Over the course of his nearly 20-year career, Tim Easton has been steered by both influence and geography; witness the twangy blister of his early mid-Ohio/Midwest days and the Gram Parsons expanse of his Joshua Tree period. Likewise, "Not Cool," Easton's seventh studio album, reflects his move back to the middle of the country as well as his fascination with the legacy of his new Nashville surroundings.
Like a classic country album, "Not Cool" clocks in at half an hour - 15 minute per side, for you vinyl nostalgists - and for its brief run, Easton shimmies and shouts with the passion of a country purist and the authority of a rock craftsman. Don't Lie and They Will Bury You find Easton in full shuffle mode and firing on all cylinders like prime J.J. Cale, while buzzy rockers Lickety Split and Tired and Hungry rattle and roll with a shambling roadhouse confidence.

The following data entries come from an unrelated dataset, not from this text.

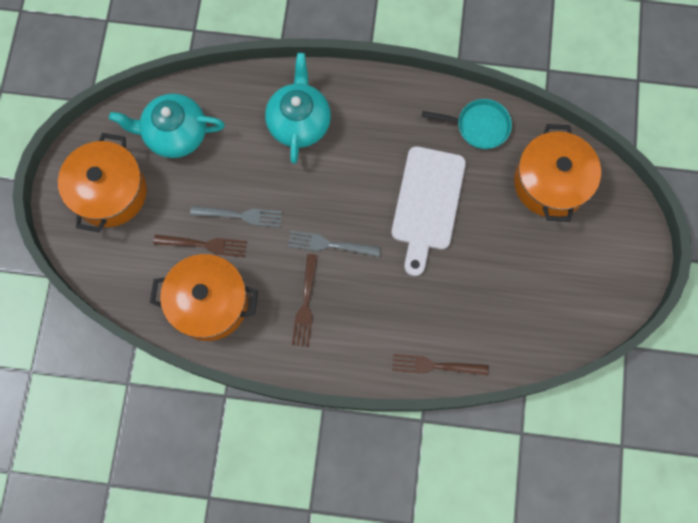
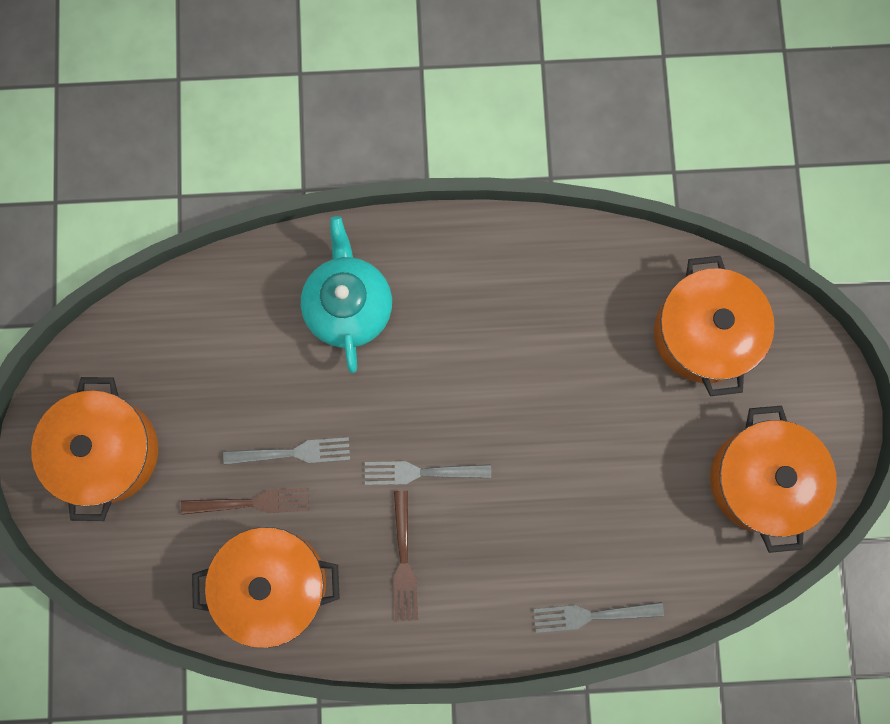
camera: 10 degrees left, 5 degrees up
(175, 134) = (181, 352): turquoise teapot -> none
(427, 204) = (542, 391): white cutting board -> none
(435, 366) = (592, 615): brown fork -> grey fork
(479, 126) = (594, 269): turquoise pan -> none
(575, 292) = (760, 480): none -> orange pot

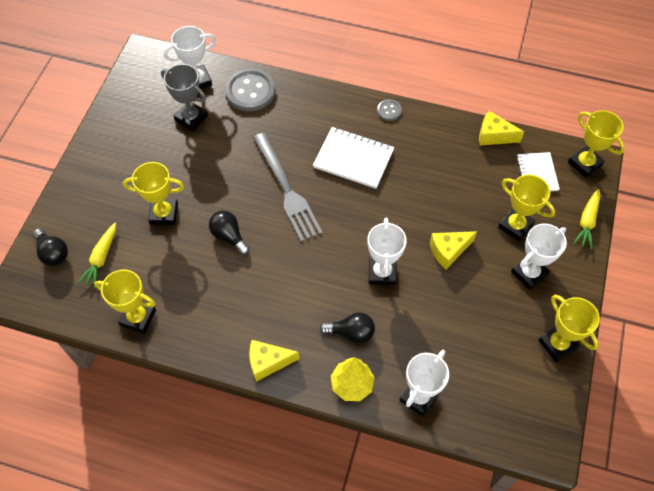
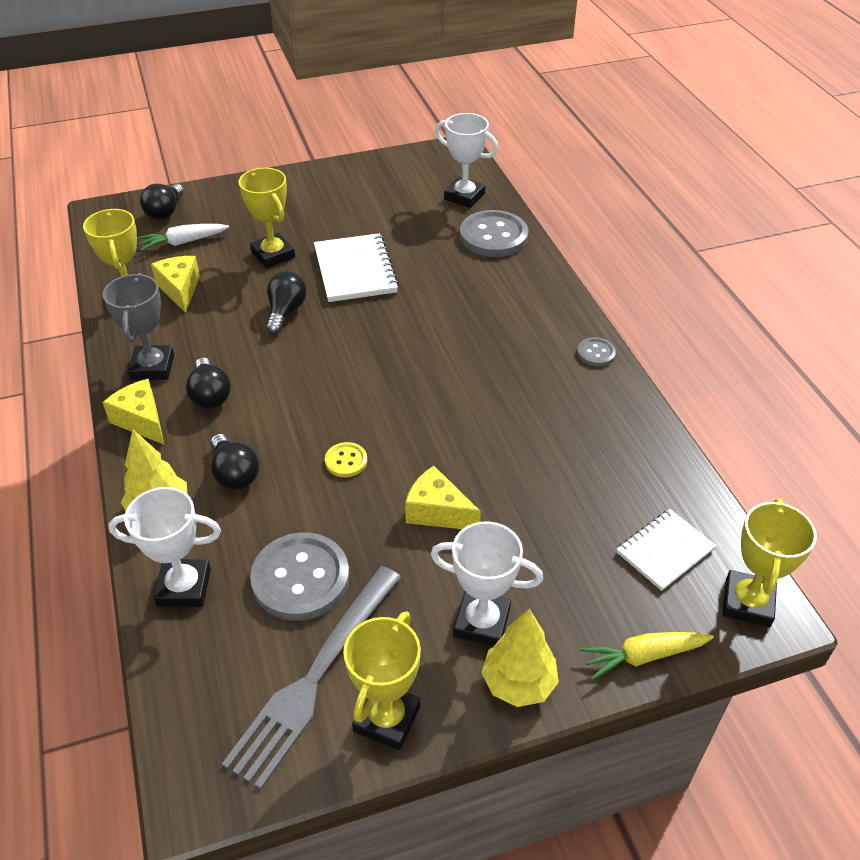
camera: 55 degrees right, 15 degrees down
(101, 258) = (183, 242): yellow carrot -> white carrot
(191, 118) = (412, 215): grey trophy -> grey trophy (153, 367)
(274, 314) = (210, 395): none -> black light bulb
(287, 190) = (389, 325): grey fork -> grey fork (314, 677)
(353, 159) = (489, 357): white notebook -> white notebook (355, 270)
(382, 272) = (346, 461): white trophy -> yellow button
(450, 338) = (300, 578): none -> grey button
(493, 136) = (675, 472): yellow cheese -> yellow cheese (180, 289)
(515, 226) = (548, 567): yellow trophy -> none
(571, 279) = (518, 683): none -> yellow tree

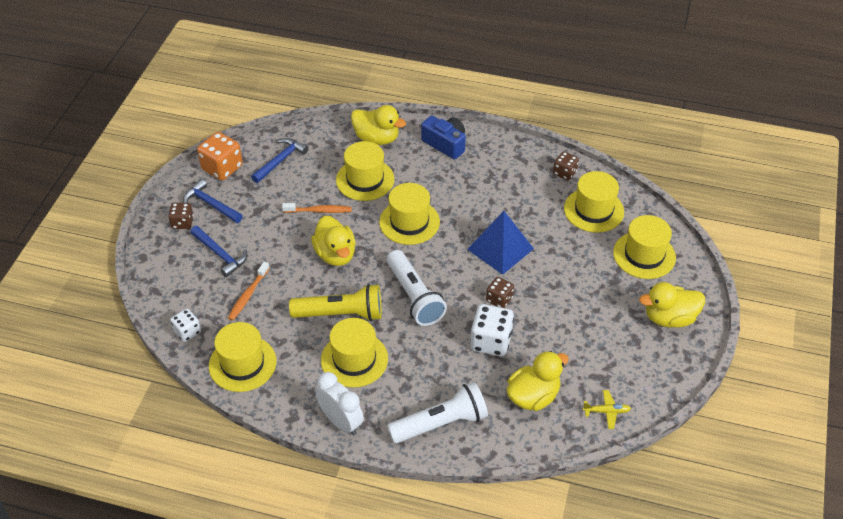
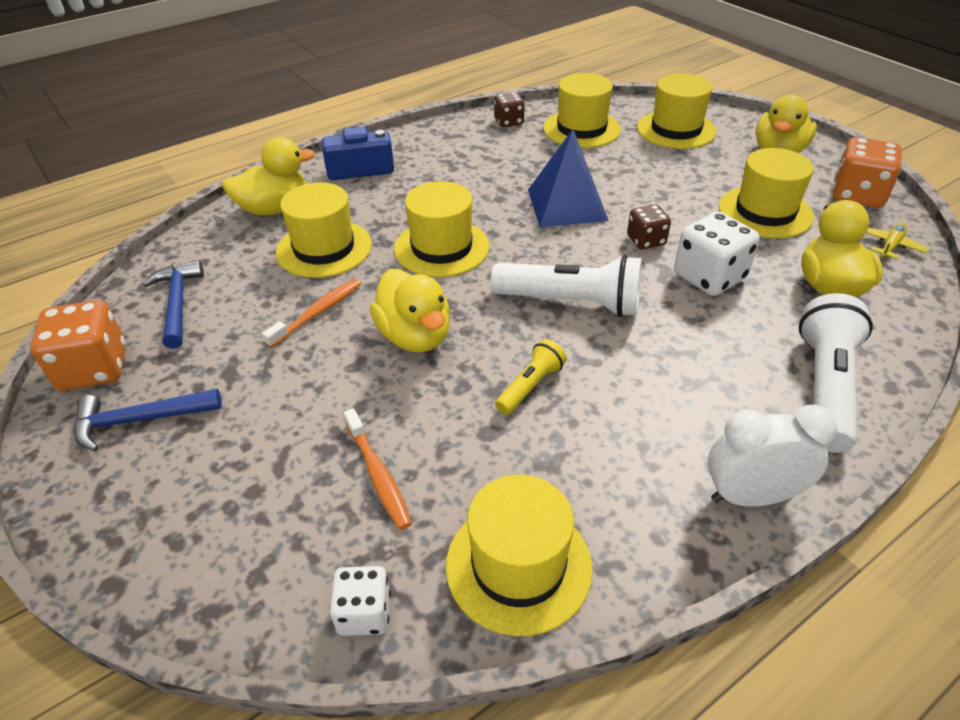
camera: 50 degrees left, 5 degrees down
(182, 223) = (122, 478): brown dice -> none
(220, 254) = (253, 465): blue hammer -> none
(335, 254) = (415, 336): yellow duck -> yellow duck turned 45 degrees clockwise
(340, 314) = (530, 386): yellow flashlight -> yellow flashlight, size x0.54
(354, 359) = (632, 416): yellow hat -> yellow hat (765, 212)
(653, 377) = (857, 195): none -> orange dice

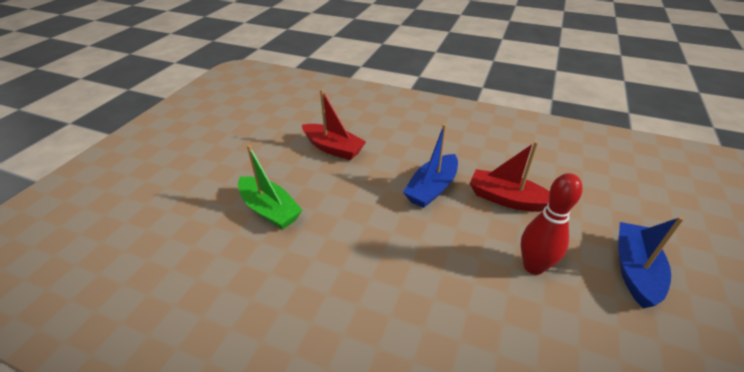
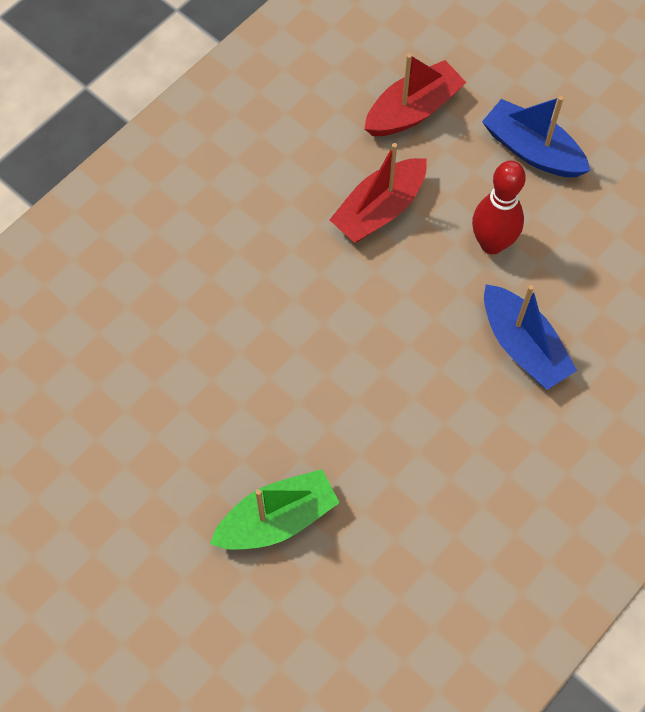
camera: 70 degrees left, 25 degrees up
(333, 148) = (165, 392): red boat -> red boat (413, 110)
(432, 188) = (321, 290): blue boat -> blue boat (523, 346)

There are plenty of moments on "Not Cool" where Easton rumbles and chugs in an approximation of what Dylan would have sounded like if The Band had accompanied him on his Nashville pilgrimage, particularly the chicken wire country blues stomp of Four Queens and the lonesome whine of Gallatin Pike Blues.
The key to the success of all of this is that Easton never wavers from the songwriting identity that he's established from the start, and all reference points lead back to his unique ability to absorb and then transcend them, as evidenced by the album's quietly atmospheric and powerful title track. If "Not Cool" feels too short, play it twice. It won't feel too long.